(Beginning of ENTRIES SUPPLIED)

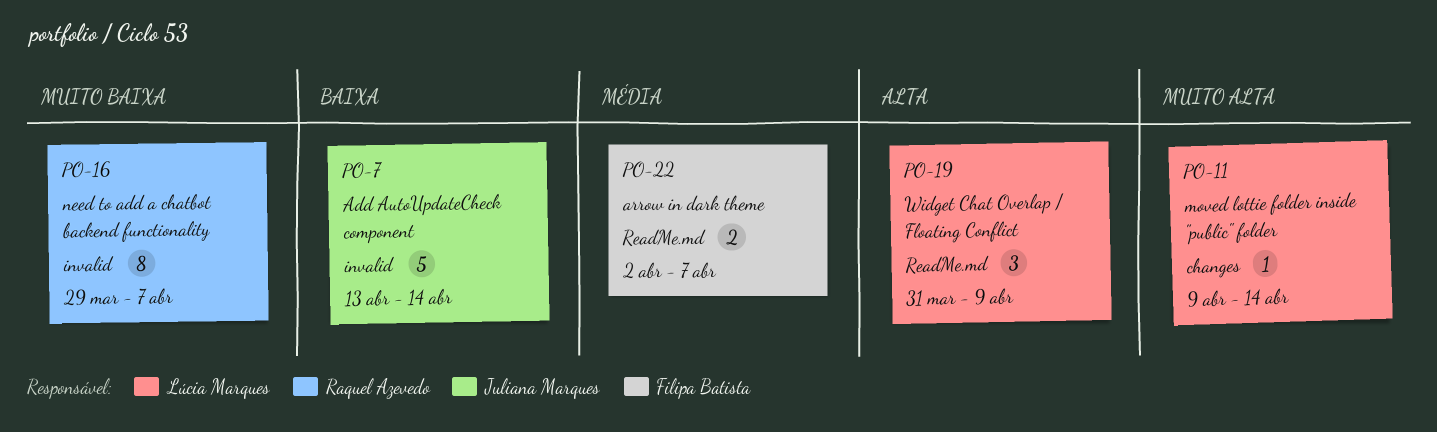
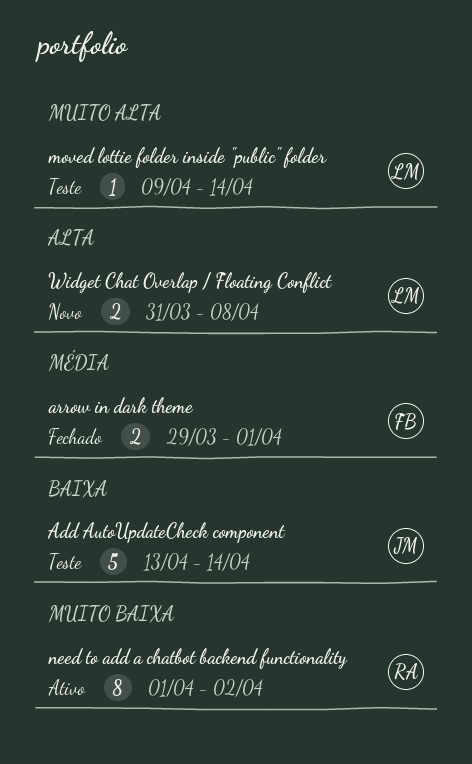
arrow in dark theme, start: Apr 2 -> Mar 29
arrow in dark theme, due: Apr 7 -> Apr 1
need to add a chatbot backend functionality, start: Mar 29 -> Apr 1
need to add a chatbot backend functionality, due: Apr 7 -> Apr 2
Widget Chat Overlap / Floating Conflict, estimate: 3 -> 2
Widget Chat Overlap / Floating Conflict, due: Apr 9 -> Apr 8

(End of ENTRIES SUPPLIED)
(Beginning of ENTRIES SUPPLIED)

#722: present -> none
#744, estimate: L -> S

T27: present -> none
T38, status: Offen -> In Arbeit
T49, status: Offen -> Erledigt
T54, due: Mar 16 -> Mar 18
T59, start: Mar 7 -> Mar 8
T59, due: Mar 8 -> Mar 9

(End of ENTRIES SUPPLIED)

### TASK REQUIREMENTS
For the entries shown above, give the number of lines that include the word "estimate", without any other text.

### COMPLETED TASK
2